• [Work to complete]: Nothing but an exact reproduction of the records, pictures excluded, should be returned.

(Items from a dataset)
————————

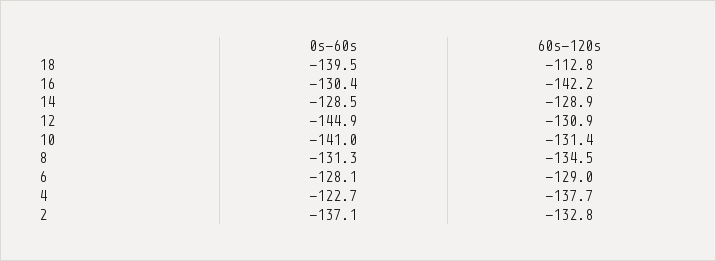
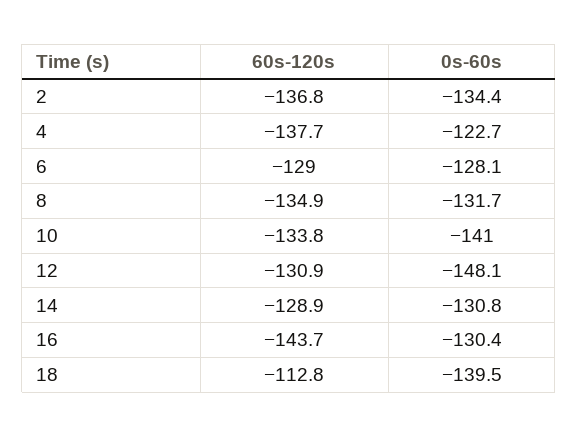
60s-120s, 16: -142.2 -> -143.7
0s-60s, 14: -128.5 -> -130.8
0s-60s, 12: -144.9 -> -148.1
60s-120s, 10: -131.4 -> -133.8
0s-60s, 8: -131.3 -> -131.7
60s-120s, 8: -134.5 -> -134.9
0s-60s, 2: -137.1 -> -134.4
60s-120s, 2: -132.8 -> -136.8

————————

• [Your response]:
60s-120s, 16: -142.2 -> -143.7
0s-60s, 14: -128.5 -> -130.8
0s-60s, 12: -144.9 -> -148.1
60s-120s, 10: -131.4 -> -133.8
0s-60s, 8: -131.3 -> -131.7
60s-120s, 8: -134.5 -> -134.9
0s-60s, 2: -137.1 -> -134.4
60s-120s, 2: -132.8 -> -136.8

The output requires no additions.